1985: A historical report (Hongkong 2036) from the Hungarian of *** (1983) by György Dalos, translated by Stuart Hood and Estella Schmid (Pantheon Books, 1984)
January 3, 1985. The announcement comes over the telescreen: Big Brother is dead. His empire, Oceania, has been defeated in a disastrous air battle and is no more. Only two great powers remain: Eurasia and Eastasia. Behind the scenes Big Sister (Big Brother’s widow) struggles with the Thought Police and the army for power, while elsewhere the winds of reform sweep through the remnants of Oceania. Everywhere, under the bitingly humorous hand of Gyorgy Dalos, George Orwell’s chilling world of “1984” seems to be experiencing a thaw, as Orwell’s tortured lovers Smith and Julia, O’Brien the Thought Policeman, Ampleforth the hack poet, and Syme the cynical philologist come alive again. However, when the thaw becomes a revolution as the proles get involved, the now-friendly neighboring empire Eurasia steps in to “restore order.”
Metropole (1970) by Ferenc Karinthy, translated by George Szirtes (Telegram Books, 2008)
“A linguist flying to a conference in Helsinki has landed in a strange city where he can’t understand a word anyone says. As one claustrophobic day follows another, he wonders why no one has found him yet, whether his wife has given him up for dead, and how he’ll get by in this society that looks so familiar, yet is so strange. In a vision of hell unlike any previously imagined, Budai must learn to survive in a world where words and meaning are unconnected.”
The Finno-Ugrian Vampire (2002) by Noémi Szécsi, translated by Peter Sherwood (Stork Press, 2012)

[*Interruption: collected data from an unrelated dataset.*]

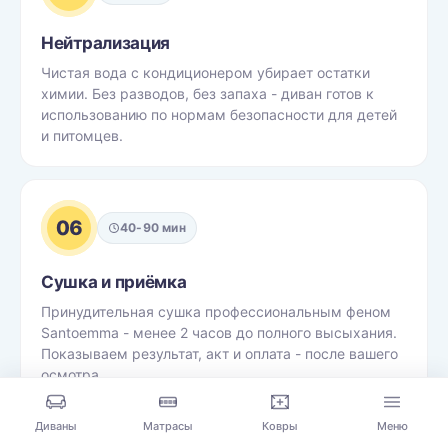
Нейтрализация
Чистая вода с кондиционером убирает остатки
химии. Без разводов, без запаха - диван готов к
использованию по нормам безопасности для детей
и питомцев.
06
40-90 мин
Сушка и приёмка
Принудительная сушка профессиональным феном
Santoemma - менее 2 часов до полного высыхания.
Показываем результат, акт и оплата - после вашего
осмотра.
Диваны
Матрасы
Ковры
Меню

“An entertaining story of a Budapest vampire dynasty. Jerne Voltampere’s Grandmother doesn’t look her age, but she is 284 years old. She looks like a young woman. No wonder, as every night she sucks the blood of assorted men. She is a vampire and wants her grandchild to follow the family tradition. Her Granddaughter, Jerne has just returned to Budapest after a posh education at an English college, Winterwood. Reincarnations of the Bronte sisters taught her to write fairy tales. Jerne writes children’s books, but they are considered too bloody to be published. Her Grandmother is adamant: Jerne will have to give up her literary ambitions and become a vampire. In the meanwhile, she takes an undemanding job as an editor. But the married couple who run the publishing house behave more and more suspiciously.”